Palavras-chave: Synset; Relações Léxico-Semânticas; Rede Semântica; Processamento de Linguagem Natural.
0. Introduction
The work presented here concerns the first results of the ongoing WordNet.PT project*, which aims at constructing a large-scale wordnet for Portuguese. This project is being developed in the EuroWordNet framework.
EuroWordNet is a multilingual database that includes wordnets for several European languages, mainly structured along the same lines of the Princeton WordNet and interconnected via an Inter-Lingual-Index. The overall design of this model is described in section 2.
Language-specific wordnets are built as relatively independent systems. That makes it possible to adopt different tools and methodologies. WordNet.PT options on this matter are presented in section 3.
Despite the specific properties of individual wordnets, their compatibility is ensured by the assumption of the same interpretation of lexical-semantic internal relations that form their structuring backbone. In order to achieve that goal all the relations are defined on the basis of explicit tests. Yet, encoding specific semantic relational information is not a trivial task. Section 4 discusses the main issues concerning the major relations used in the Portuguese WordNet at the present phase.
The EuroWordNet database allows adding features to the defined relations to precise their semantic implications. The features used in the Portuguese WordNet are illustrated in section 4 as well.
Section 5 presents a global quantitative overview of the WordNet.PT project results at the current stage.
In the last section we briefly conclude by pointing out the scientific and technical consistency of WordNet.PT and its potential impact both from a theoretical and a language engineering point of view.
1. General model
WordNet.PT is being developed within the general framework of EuroWordNet (Vossen (1998 and 1999)).
EuroWordNet is a multilingual database consisting of individual wordnets for several European languages. The individual wordnets are basically structured along the same lines of the Princeton WordNet (Miller et al. (1990), Fellbaum (1998a and 1998b)).
A wordnet is a semantic network, in which the basic units are concepts, represented by sets of synonyms (synsets). Each synset contains the expressions (single words or complex sequences) that are lexicalisations of the same concept. For instance, the Portuguese expressions bica, café expresso, cimbalino are included in the same synset, since all of them are lexicalisations for the same concept (lexicalised in English by espresso).
Wordnets are structured on the basis of lexical and conceptual relations. The meaning of the lexical units is not defined by means of paraphrases, as usually in conventional dictionaries. It is rather derived from their relations with the other members of the same synset and from their lexical-semantic relations with other synsets, as illustrated below:
The meaning of bica is partially1 1 The relations encoded for this item are not exhaustively represented here. derived from the synonymy relation with the other expressions inside the synset and from the conceptual relations with the synset {café}, which represents a more general concept, and with the synsets {bica curta, italiana,..} and {pingado,..}, which represent more specific concepts.

DATA SECTION>

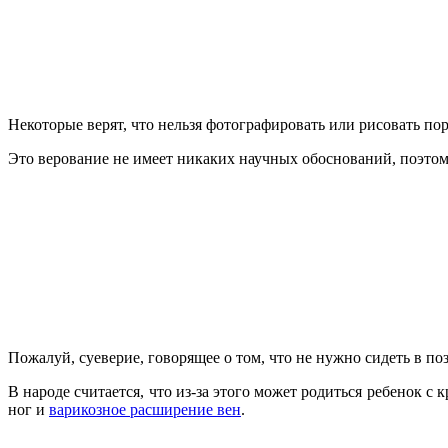
Некоторые верят, что нельзя фотографировать или рисовать по
Это верование не имеет никаких научных обоснований, поэтому
Пожалуй, суеверие, говорящее о том, что не нужно сидеть в поз
В народе считается, что из-за этого может родиться ребенок 
ног и
варикозное расширение вен
.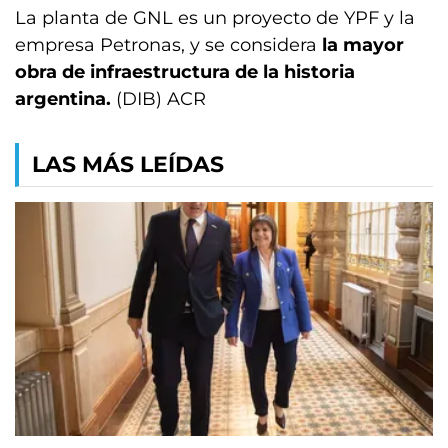
La planta de GNL es un proyecto de YPF y la
empresa Petronas, y se considera
la mayor
obra de infraestructura de la historia
argentina.
(DIB) ACR
LAS MÁS LEÍDAS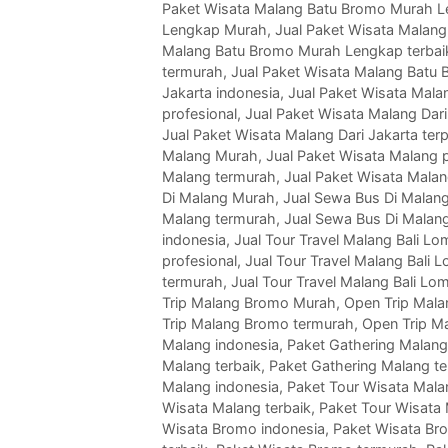
Paket Wisata Malang Batu Bromo Murah L
Lengkap Murah
,
Jual Paket Wisata Malan
Malang Batu Bromo Murah Lengkap terbai
termurah
,
Jual Paket Wisata Malang Batu
Jakarta indonesia
,
Jual Paket Wisata Mala
profesional
,
Jual Paket Wisata Malang Dari
Jual Paket Wisata Malang Dari Jakarta ter
Malang Murah
,
Jual Paket Wisata Malang p
Malang termurah
,
Jual Paket Wisata Malan
Di Malang Murah
,
Jual Sewa Bus Di Malang
Malang termurah
,
Jual Sewa Bus Di Malan
indonesia
,
Jual Tour Travel Malang Bali 
profesional
,
Jual Tour Travel Malang Bali 
termurah
,
Jual Tour Travel Malang Bali L
Trip Malang Bromo Murah
,
Open Trip Mala
Trip Malang Bromo termurah
,
Open Trip M
Malang indonesia
,
Paket Gathering Malan
Malang terbaik
,
Paket Gathering Malang t
Malang indonesia
,
Paket Tour Wisata Mal
Wisata Malang terbaik
,
Paket Tour Wisata
Wisata Bromo indonesia
,
Paket Wisata Br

WHAT TO PRODUCE>
Reproduce the portion of the WordNet.PT text that starts with "The EuroWordNet database" and goes on through "point of view.".

RESPONSE AREA>
The EuroWordNet database allows adding features to the defined relations to precise their semantic implications. The features used in the Portuguese WordNet are illustrated in section 4 as well.
Section 5 presents a global quantitative overview of the WordNet.PT project results at the current stage.
In the last section we briefly conclude by pointing out the scientific and technical consistency of WordNet.PT and its potential impact both from a theoretical and a language engineering point of view.